_WORK INSTRUCTIONS_
Decide whether each statement below agrees with the thread about the Boost.DeVector project. Answer yes or no for each, quoting the deciding words of the thread. 1. The standard specifies an implementation for deque. 2. Satyam suggests a function that reserves memory at both the front and the back. 3. Eugene says the list of blocks could be a vector of pointers.

_SOURCE DOCUMENT_
[GSOC] Regarding the project Boost.DeVector

Hi, I am interested in doing the Boost.DeVector project for GSOC 2009. I had certain queries regarding this project: 1. Does the standard specify any sort of implementation for deque, or does it only specify the requirements and interface? I ask this because if we assume a dynamic array implementation which grows on both the sides, implementing 'reserve', and specifying the size of the chunk should be a trivial task. 2. What are the examples of the low-level operations for which this container is over-encapsulated? Regards Satyam

Hi Satyam, 1. Does the standard specify any sort of implementation for deque, or
does it only specify the requirements and interface? I ask this because if we assume a dynamic array implementation which grows on both the sides, implementing 'reserve', and specifying the size of the chunk should be a trivial task.
No, the standard only specifies requirements and interfaces, and I do not think you will be able to extend std::deque to implement the desired functionality using free function templates alone. My impression is that this project involves some re-design of the interface, though it should respect the standard container and sequence container requirements, and presumably should be as close as feasible to the interface of std::deque and std::vector (part of the "bringing the best of them both together" thing). You probably do not need to "assume a dynamic array implementation which grows on both the sides" since you are going to implement the container, thus you can choose whatever implementation you want so long as you can appropriately specify the interface and requirements. Regards, Eugene Wee P.S.: I have never tried implementing a deque myself, but I recall Josuttis saying that a deque is typically implemented as a list of blocks with the first and last blocks growing in opposite directions.

Hi Eugene,
You probably do not need to "assume a dynamic array implementation which grows on both the sides" since you are going to implement the container, thus you can choose whatever implementation you want so long as you can appropriately specify the interface and requirements.
Thanks for clarifying that. Since we can use any implementation for this, (which satisfies the requirements and an appropriate interface of course), I suggest using a dynamic array which grows on both sides. With this implementation, we could easily provide a function like reserve(x,y) which reserves x units of memory in the front and y units at the back. I would like to request your and other boost developers/users feedback on this approach. Also, with a list of blocks approach, wouldn't it be rather difficult to provide amortized O(1) random access? Regards Satyam

Hi Satyam, Thanks for clarifying that. Since we can use any implementation for
this, (which satisfies the requirements and an appropriate interface of course), I suggest using a dynamic array which grows on both sides.
As in you allocate one contiguous block, and start using it from the middle? The problem would be that you lose the property that pointers/iterators/references are not invalidated if the container only grows at the ends, since you may need to perform re-allocation after the beginning or end of the single contiguous block is reached. Also, with a list of blocks approach, wouldn't it be rather difficult
to provide amortized O(1) random access?
The list of blocks could be a vector of pointers, as described in the "Segmented Iterators and Hierarchical Algorithms" article that the ideas page links to. Regards, Eugene Wee

On Sunday 22 March 2009 13:37:03 Satyam Shekhar wrote:
1. Does the standard specify any sort of implementation for deque, or does it only specify the requirements and interface?

_DATA LISTING_
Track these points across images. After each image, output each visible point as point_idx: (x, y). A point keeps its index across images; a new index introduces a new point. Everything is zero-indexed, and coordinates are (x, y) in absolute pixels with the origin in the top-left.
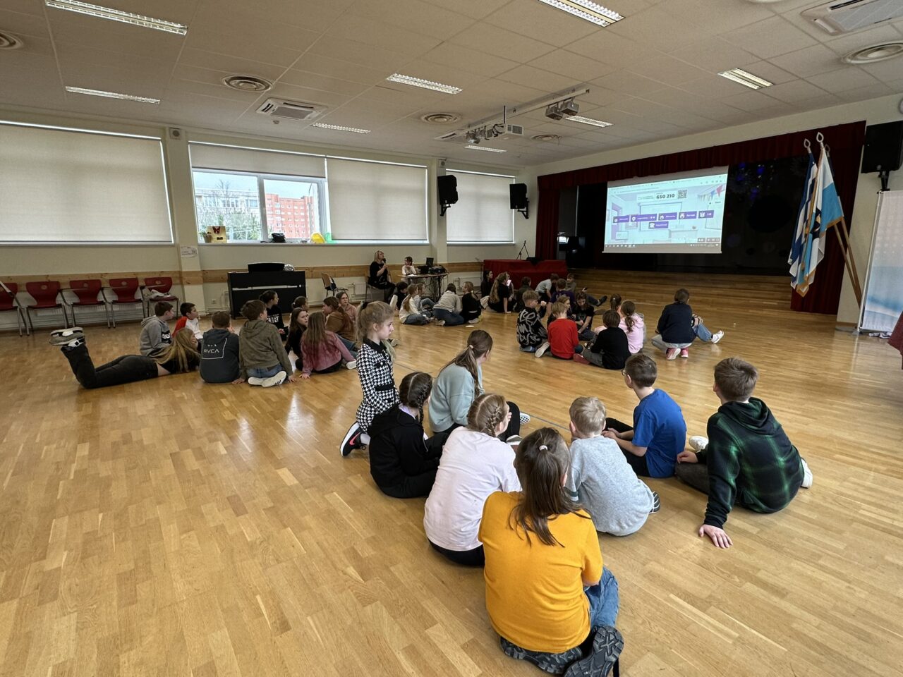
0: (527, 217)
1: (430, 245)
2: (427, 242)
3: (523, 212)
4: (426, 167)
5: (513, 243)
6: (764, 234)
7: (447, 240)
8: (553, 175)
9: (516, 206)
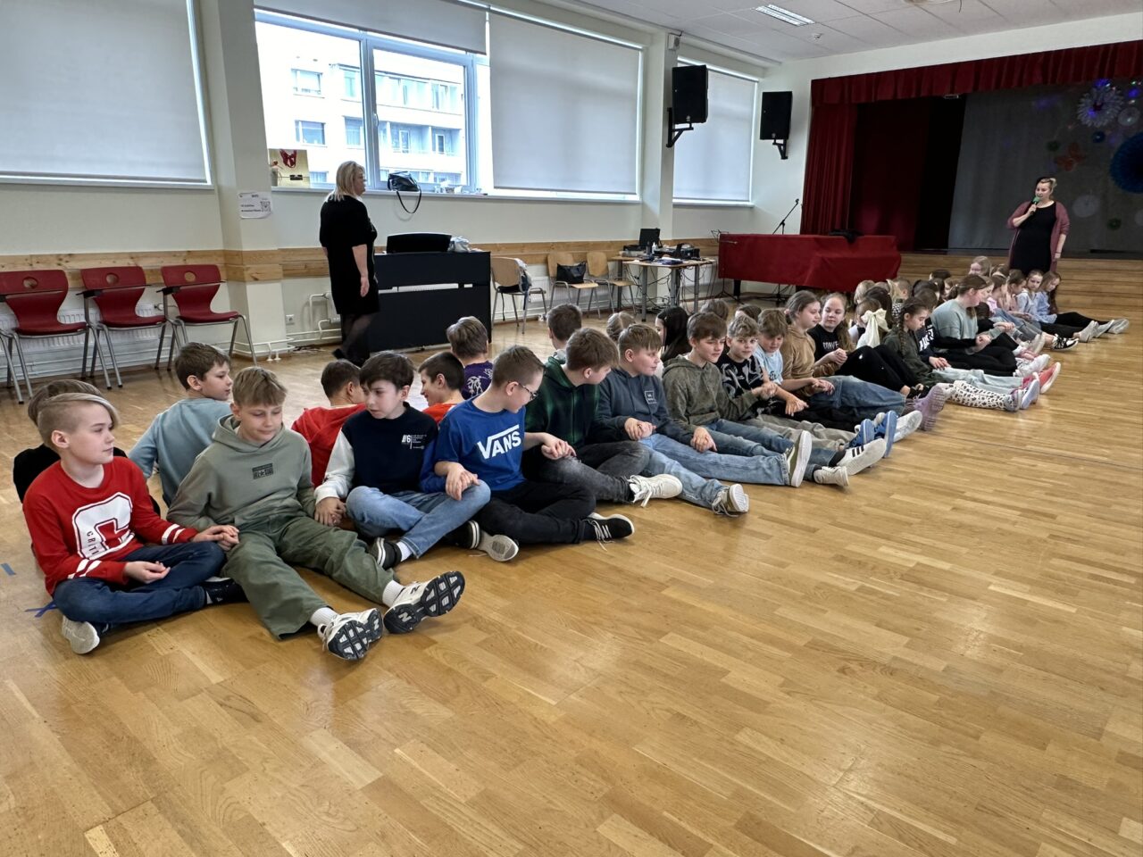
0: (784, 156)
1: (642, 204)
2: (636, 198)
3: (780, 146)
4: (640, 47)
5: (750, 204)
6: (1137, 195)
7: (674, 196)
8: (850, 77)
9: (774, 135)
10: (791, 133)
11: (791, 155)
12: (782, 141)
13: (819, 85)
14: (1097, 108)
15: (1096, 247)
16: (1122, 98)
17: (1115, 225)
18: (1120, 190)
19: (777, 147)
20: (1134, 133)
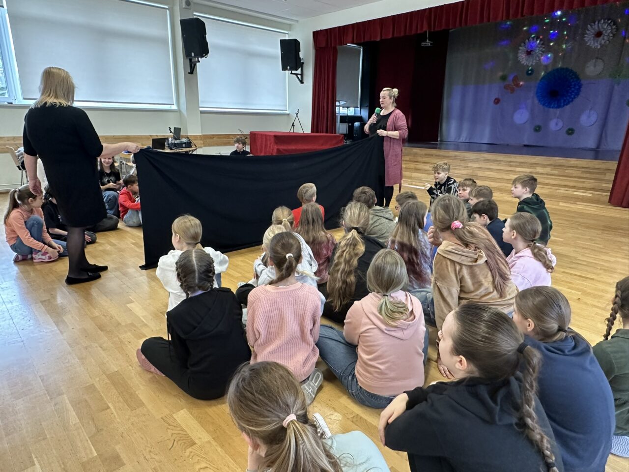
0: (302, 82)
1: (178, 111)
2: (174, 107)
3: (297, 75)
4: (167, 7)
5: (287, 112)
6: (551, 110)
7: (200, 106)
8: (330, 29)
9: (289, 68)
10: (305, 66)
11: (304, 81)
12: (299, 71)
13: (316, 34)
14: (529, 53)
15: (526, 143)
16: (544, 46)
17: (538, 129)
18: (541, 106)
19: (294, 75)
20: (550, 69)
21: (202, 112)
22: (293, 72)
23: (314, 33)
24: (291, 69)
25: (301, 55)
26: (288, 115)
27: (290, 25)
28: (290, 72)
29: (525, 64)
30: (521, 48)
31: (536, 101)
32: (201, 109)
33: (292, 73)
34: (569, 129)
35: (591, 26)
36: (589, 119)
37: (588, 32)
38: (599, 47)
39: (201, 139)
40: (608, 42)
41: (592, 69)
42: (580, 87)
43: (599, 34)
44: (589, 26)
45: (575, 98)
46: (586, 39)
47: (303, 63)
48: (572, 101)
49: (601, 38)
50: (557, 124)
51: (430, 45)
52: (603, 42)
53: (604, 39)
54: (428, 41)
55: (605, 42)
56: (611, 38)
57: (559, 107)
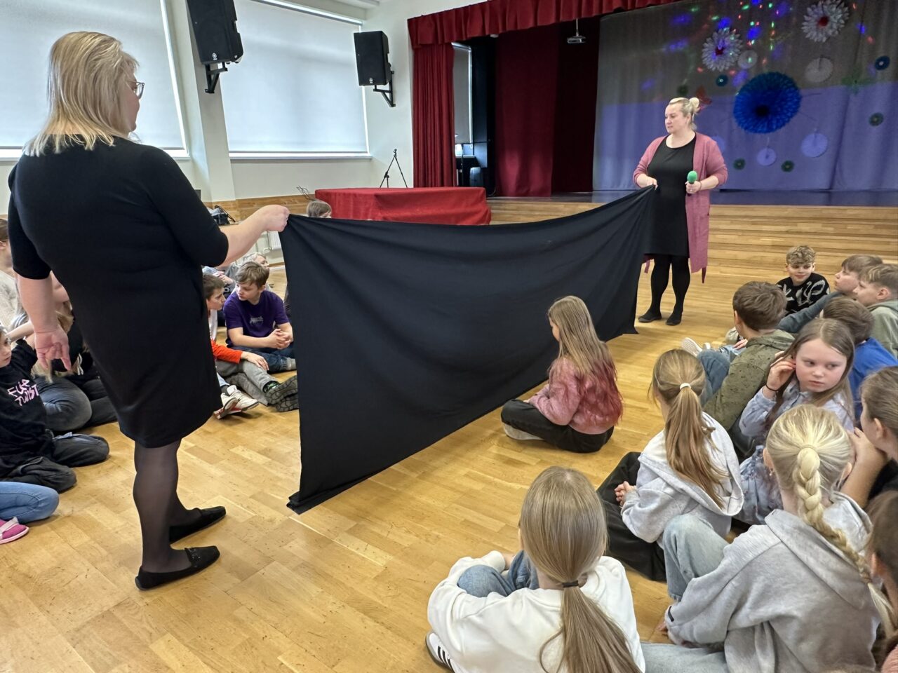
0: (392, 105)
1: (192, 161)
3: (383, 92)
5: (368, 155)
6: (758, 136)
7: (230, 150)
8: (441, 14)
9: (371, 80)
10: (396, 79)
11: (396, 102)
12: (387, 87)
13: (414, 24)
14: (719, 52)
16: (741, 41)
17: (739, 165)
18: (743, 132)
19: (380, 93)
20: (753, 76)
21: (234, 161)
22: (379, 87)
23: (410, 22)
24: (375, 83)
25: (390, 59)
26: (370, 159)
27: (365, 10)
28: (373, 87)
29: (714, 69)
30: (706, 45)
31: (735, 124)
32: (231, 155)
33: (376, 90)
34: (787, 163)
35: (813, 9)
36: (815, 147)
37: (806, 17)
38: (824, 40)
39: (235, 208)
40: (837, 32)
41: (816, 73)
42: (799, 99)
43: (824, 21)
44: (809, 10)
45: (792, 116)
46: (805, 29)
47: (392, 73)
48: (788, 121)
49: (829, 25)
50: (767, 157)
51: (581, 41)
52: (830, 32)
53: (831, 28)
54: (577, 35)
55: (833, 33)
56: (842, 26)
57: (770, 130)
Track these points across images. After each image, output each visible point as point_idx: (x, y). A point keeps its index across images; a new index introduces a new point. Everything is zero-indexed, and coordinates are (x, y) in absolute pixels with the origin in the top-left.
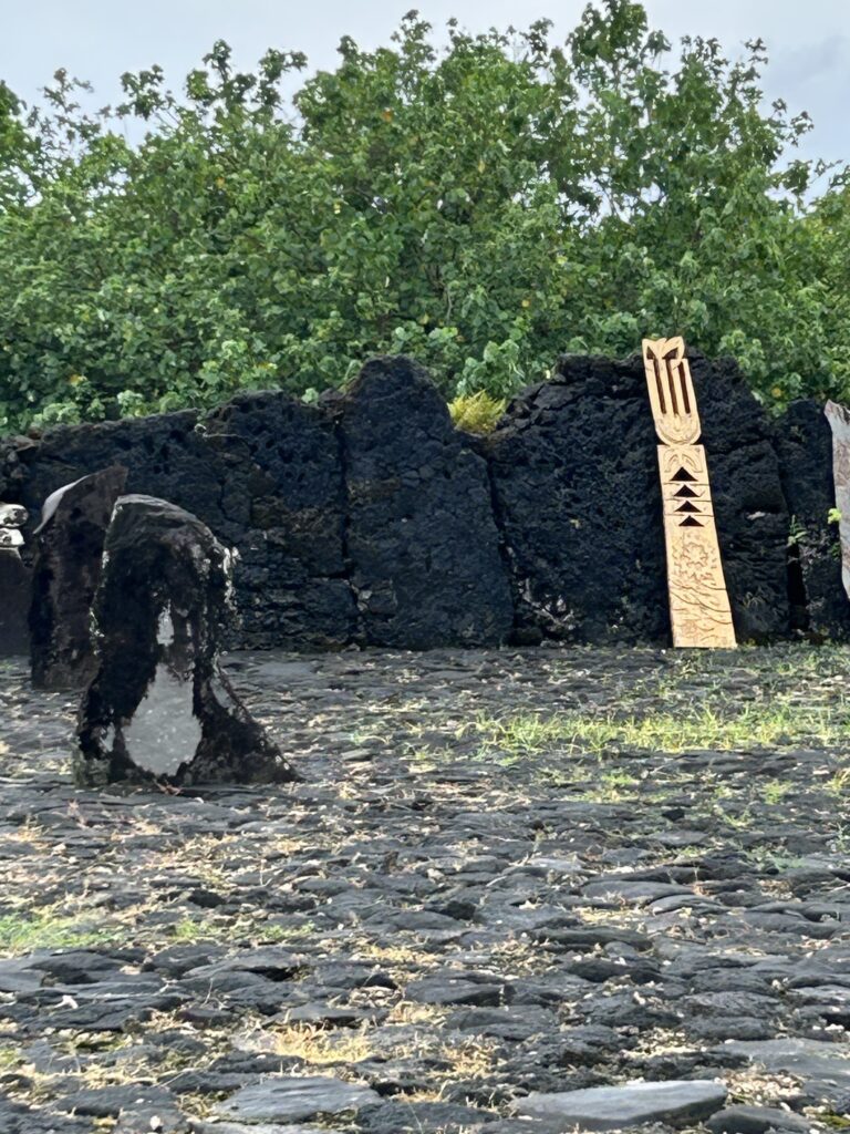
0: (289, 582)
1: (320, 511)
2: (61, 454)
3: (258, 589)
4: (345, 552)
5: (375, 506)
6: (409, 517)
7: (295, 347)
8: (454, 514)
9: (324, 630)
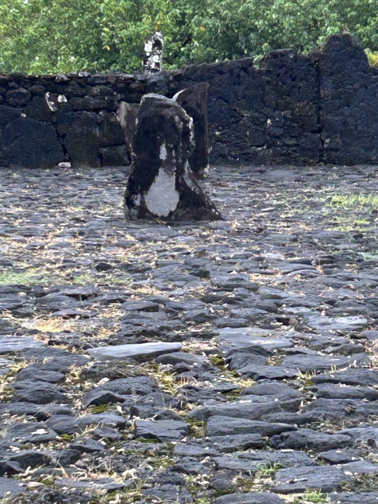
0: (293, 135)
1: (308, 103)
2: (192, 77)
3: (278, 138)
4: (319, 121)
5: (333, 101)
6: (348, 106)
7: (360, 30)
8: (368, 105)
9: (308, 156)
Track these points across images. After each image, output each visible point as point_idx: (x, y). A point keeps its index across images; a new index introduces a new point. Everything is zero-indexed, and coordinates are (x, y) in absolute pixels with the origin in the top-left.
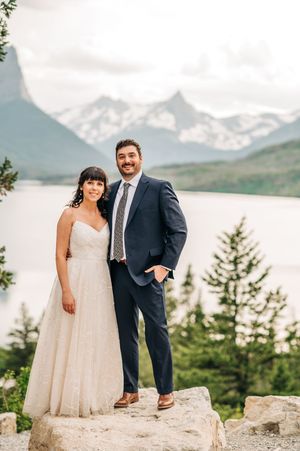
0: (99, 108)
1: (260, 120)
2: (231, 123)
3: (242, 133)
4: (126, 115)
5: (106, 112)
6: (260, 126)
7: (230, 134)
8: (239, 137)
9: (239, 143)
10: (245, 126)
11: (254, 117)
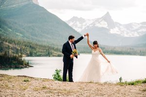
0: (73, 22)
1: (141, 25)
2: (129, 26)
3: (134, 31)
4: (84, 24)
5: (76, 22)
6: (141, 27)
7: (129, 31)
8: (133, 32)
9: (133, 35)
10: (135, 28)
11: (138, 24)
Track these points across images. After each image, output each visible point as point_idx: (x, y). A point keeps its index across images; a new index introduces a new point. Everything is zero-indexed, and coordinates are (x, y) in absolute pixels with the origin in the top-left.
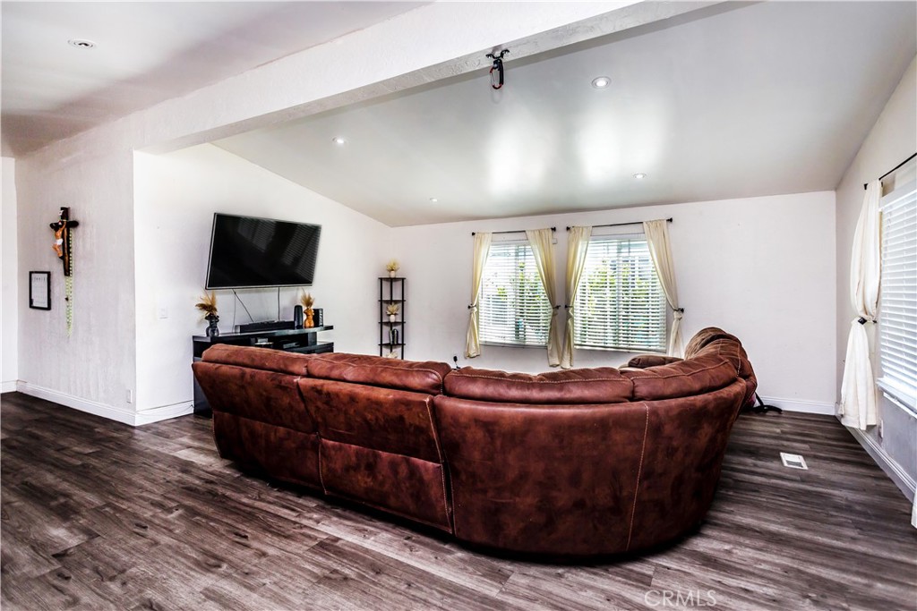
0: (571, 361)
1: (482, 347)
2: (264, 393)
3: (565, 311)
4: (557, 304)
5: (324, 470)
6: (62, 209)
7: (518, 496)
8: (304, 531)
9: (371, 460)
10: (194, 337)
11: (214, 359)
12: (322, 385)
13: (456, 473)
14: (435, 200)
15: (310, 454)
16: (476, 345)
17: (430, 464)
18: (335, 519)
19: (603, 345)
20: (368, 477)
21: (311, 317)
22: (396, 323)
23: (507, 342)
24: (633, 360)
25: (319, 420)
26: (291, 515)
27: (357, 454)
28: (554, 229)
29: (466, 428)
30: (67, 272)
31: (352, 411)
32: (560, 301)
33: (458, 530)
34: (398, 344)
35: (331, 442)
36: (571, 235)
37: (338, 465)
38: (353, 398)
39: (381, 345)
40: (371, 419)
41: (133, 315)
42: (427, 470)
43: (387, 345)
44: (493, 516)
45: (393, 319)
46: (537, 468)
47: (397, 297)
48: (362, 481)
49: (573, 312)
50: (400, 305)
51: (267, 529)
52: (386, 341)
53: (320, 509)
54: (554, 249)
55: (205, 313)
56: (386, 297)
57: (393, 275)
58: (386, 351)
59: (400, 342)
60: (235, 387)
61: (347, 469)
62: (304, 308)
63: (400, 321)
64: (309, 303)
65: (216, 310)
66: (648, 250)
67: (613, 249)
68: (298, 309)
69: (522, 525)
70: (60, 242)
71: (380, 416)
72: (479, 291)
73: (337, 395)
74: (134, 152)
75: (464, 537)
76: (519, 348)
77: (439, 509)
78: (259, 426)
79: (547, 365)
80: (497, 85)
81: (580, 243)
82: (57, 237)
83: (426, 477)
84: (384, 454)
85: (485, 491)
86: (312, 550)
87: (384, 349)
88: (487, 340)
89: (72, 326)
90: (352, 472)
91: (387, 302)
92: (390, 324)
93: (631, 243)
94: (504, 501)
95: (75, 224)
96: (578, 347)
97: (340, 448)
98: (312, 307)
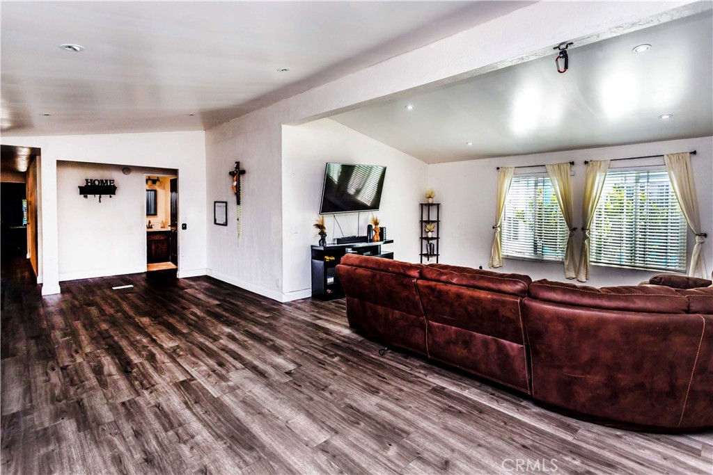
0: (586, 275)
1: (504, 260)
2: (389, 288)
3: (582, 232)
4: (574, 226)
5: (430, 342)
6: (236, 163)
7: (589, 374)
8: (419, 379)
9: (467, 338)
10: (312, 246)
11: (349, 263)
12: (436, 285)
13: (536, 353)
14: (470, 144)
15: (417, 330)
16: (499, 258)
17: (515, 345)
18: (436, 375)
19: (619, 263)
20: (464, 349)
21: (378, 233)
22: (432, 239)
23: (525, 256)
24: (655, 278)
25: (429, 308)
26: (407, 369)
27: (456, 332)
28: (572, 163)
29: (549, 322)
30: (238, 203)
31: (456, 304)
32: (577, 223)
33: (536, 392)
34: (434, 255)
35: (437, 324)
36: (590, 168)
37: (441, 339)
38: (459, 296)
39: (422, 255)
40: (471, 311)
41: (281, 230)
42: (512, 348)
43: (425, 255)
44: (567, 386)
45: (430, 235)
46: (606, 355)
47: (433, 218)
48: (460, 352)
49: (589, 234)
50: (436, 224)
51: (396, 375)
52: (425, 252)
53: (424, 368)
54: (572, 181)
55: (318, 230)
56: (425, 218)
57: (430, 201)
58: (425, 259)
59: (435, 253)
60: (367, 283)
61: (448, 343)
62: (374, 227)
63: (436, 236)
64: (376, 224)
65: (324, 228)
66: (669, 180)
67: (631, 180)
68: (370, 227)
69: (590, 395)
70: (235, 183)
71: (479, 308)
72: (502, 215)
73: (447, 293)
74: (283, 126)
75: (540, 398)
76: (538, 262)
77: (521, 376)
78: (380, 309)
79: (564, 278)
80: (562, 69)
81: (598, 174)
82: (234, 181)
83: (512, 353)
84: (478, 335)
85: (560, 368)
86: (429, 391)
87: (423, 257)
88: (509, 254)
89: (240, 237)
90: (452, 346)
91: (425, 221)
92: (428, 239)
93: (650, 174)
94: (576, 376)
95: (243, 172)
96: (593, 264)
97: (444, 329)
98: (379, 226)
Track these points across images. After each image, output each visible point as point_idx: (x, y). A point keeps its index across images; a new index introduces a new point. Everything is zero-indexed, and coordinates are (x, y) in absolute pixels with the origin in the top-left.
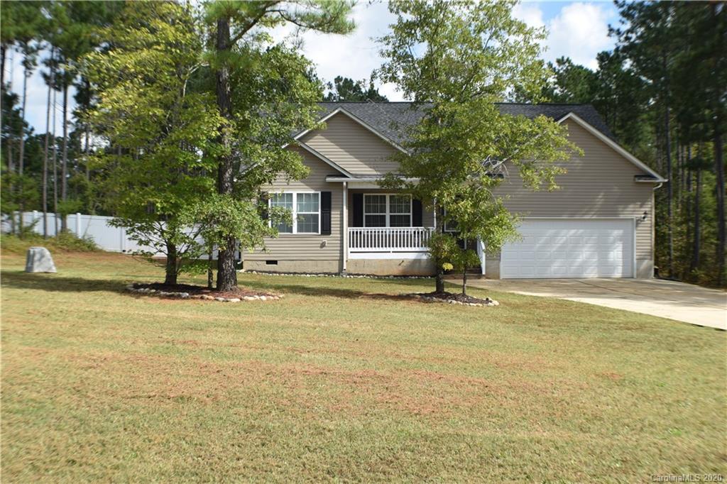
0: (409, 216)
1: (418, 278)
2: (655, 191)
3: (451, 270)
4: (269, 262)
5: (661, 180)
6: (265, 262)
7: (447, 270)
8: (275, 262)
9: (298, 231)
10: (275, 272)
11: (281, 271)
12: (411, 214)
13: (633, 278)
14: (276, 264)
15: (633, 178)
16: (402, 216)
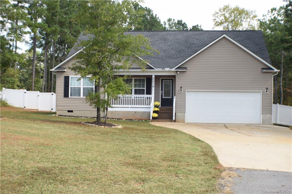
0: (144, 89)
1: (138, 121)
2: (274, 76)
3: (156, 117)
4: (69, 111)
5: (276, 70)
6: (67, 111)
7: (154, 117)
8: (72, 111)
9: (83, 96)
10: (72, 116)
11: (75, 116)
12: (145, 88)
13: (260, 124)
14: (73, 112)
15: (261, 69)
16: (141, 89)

_ANSWER TO THIS EXERCISE_
1. No: "the standard only specifies requirements and interfaces"
2. Yes: "we could easily provide a function like reserve(x,y) which reserves x units of memory in the front and y units at the back"
3. Yes: "The list of blocks could be a vector of pointers"